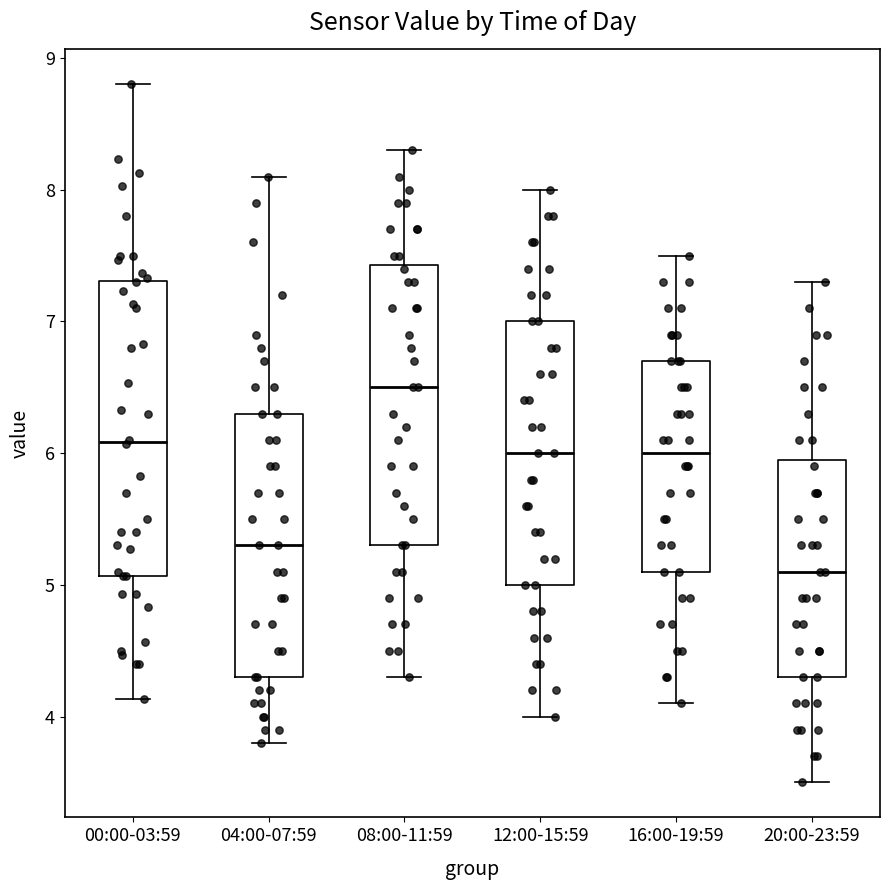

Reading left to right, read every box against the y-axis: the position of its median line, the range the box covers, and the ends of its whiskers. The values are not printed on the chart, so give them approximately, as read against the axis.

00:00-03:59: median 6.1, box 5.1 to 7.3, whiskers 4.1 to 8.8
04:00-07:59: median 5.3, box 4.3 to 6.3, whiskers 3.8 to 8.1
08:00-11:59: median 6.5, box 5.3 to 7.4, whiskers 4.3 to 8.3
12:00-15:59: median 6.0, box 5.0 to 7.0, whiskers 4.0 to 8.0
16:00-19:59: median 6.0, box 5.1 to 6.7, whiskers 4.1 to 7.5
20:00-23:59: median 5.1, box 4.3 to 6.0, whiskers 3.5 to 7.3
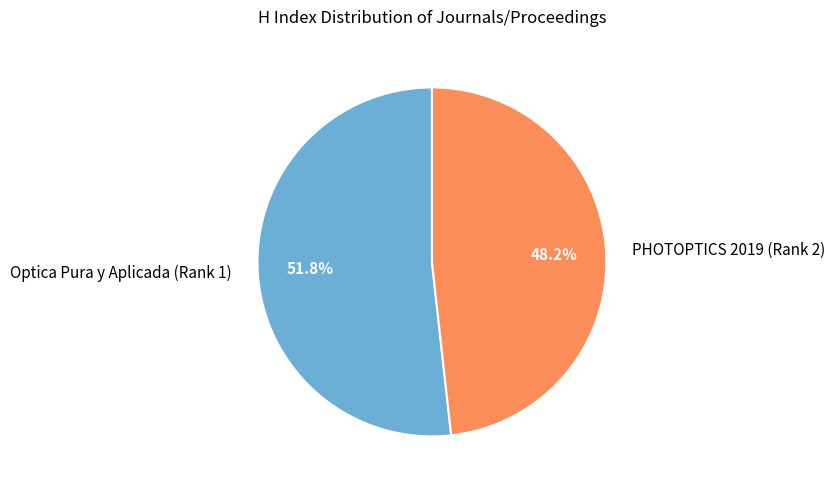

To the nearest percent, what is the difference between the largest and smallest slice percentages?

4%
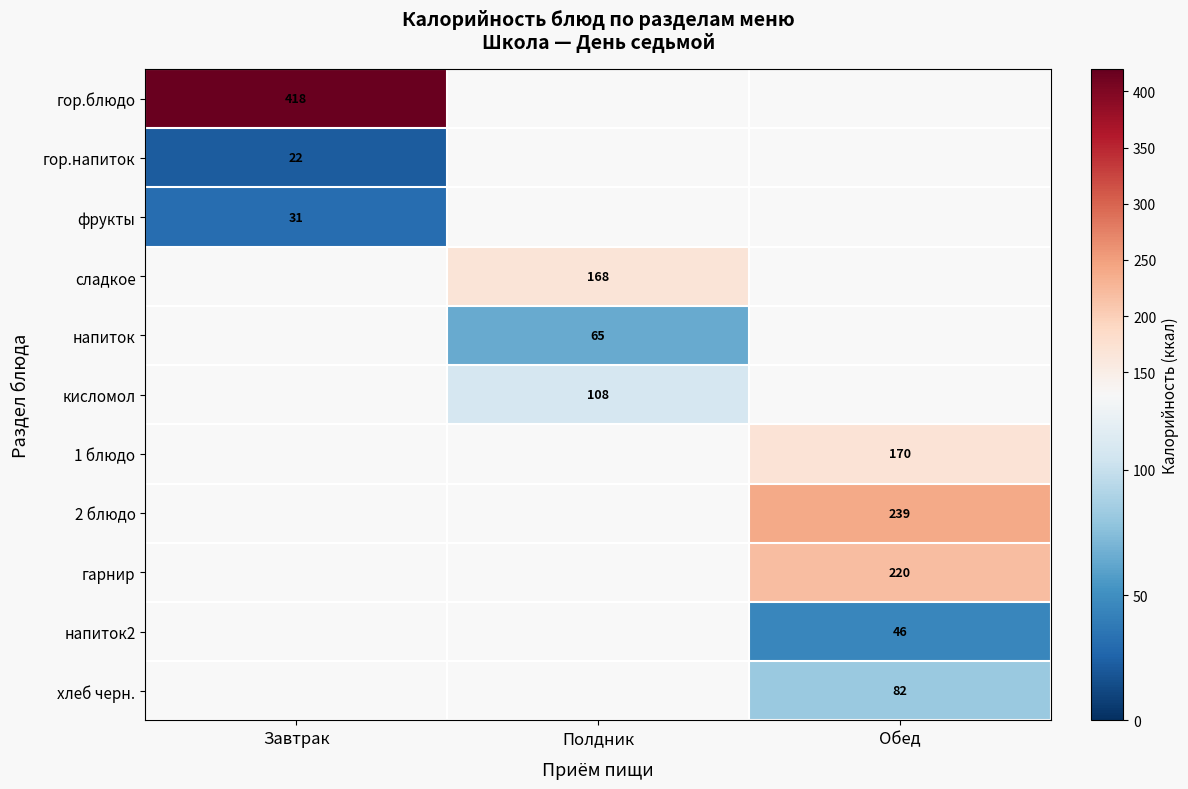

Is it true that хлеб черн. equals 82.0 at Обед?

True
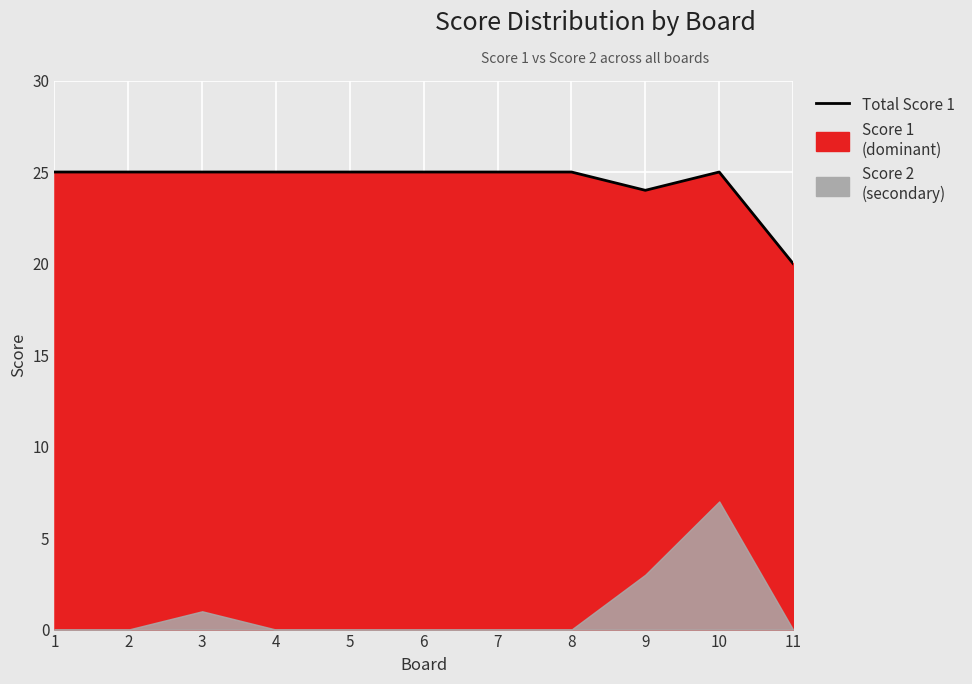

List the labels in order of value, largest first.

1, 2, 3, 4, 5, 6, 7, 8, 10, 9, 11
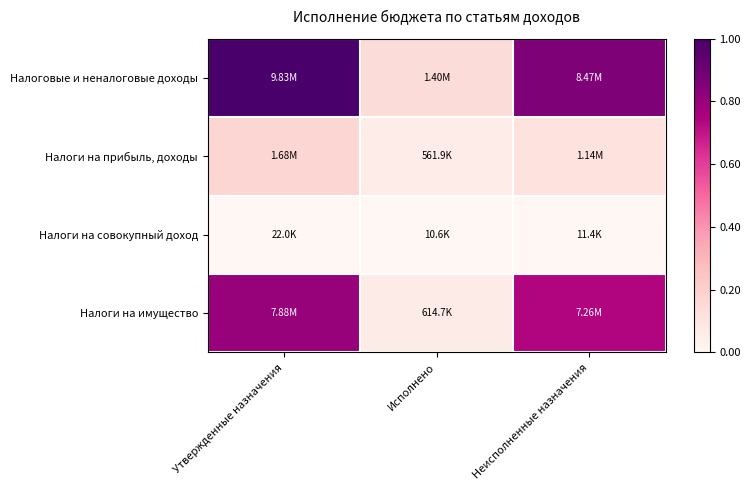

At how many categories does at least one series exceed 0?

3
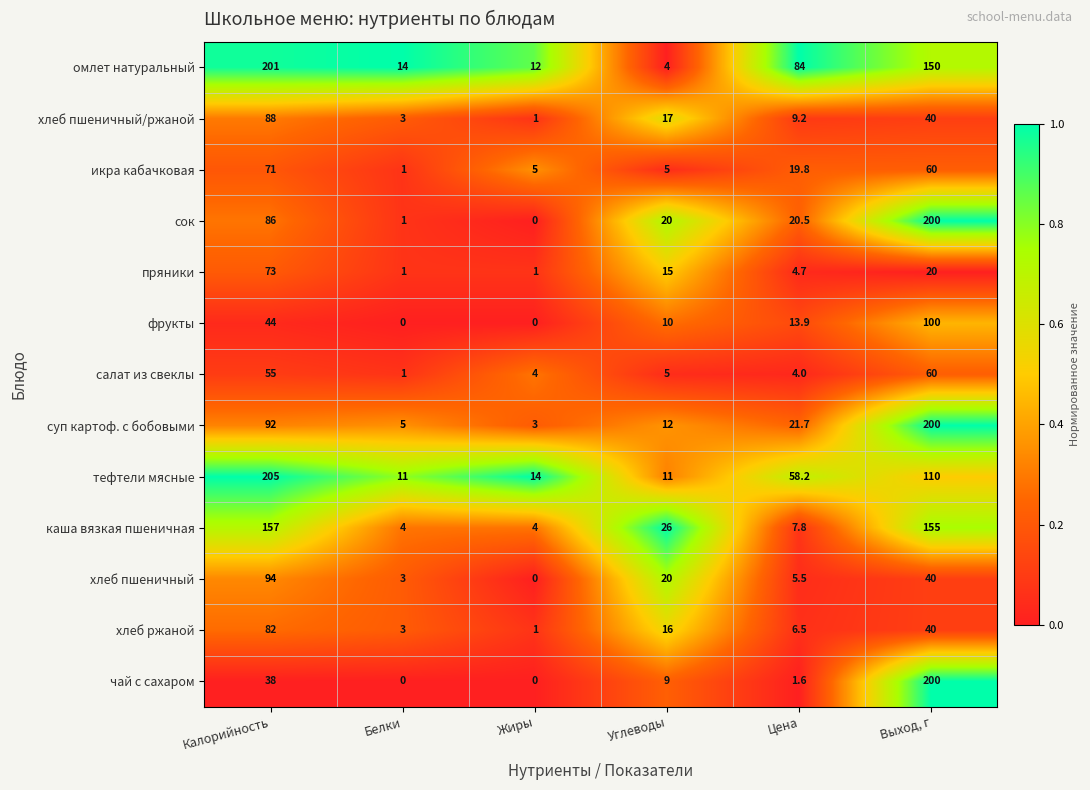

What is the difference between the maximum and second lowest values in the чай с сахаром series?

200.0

──────────

Copy all of the material above word for word, leaving out the pictures.

§ EXERCISE OUTPUT:
Reading left to right, read every box against the y-axis: the position of its median line, the range the box covers, and the ends of its whiskers. The values are not printed on the chart, so give them approximately, as read against the axis.

00:00-03:59: median 6.1, box 5.1 to 7.3, whiskers 4.1 to 8.8
04:00-07:59: median 5.3, box 4.3 to 6.3, whiskers 3.8 to 8.1
08:00-11:59: median 6.5, box 5.3 to 7.4, whiskers 4.3 to 8.3
12:00-15:59: median 6.0, box 5.0 to 7.0, whiskers 4.0 to 8.0
16:00-19:59: median 6.0, box 5.1 to 6.7, whiskers 4.1 to 7.5
20:00-23:59: median 5.1, box 4.3 to 6.0, whiskers 3.5 to 7.3

To the nearest percent, what is the difference between the largest and smallest slice percentages?

4%

Is it true that хлеб черн. equals 82.0 at Обед?

True

List the labels in order of value, largest first.

1, 2, 3, 4, 5, 6, 7, 8, 10, 9, 11

At how many categories does at least one series exceed 0?

3

What is the difference between the maximum and second lowest values in the чай с сахаром series?

200.0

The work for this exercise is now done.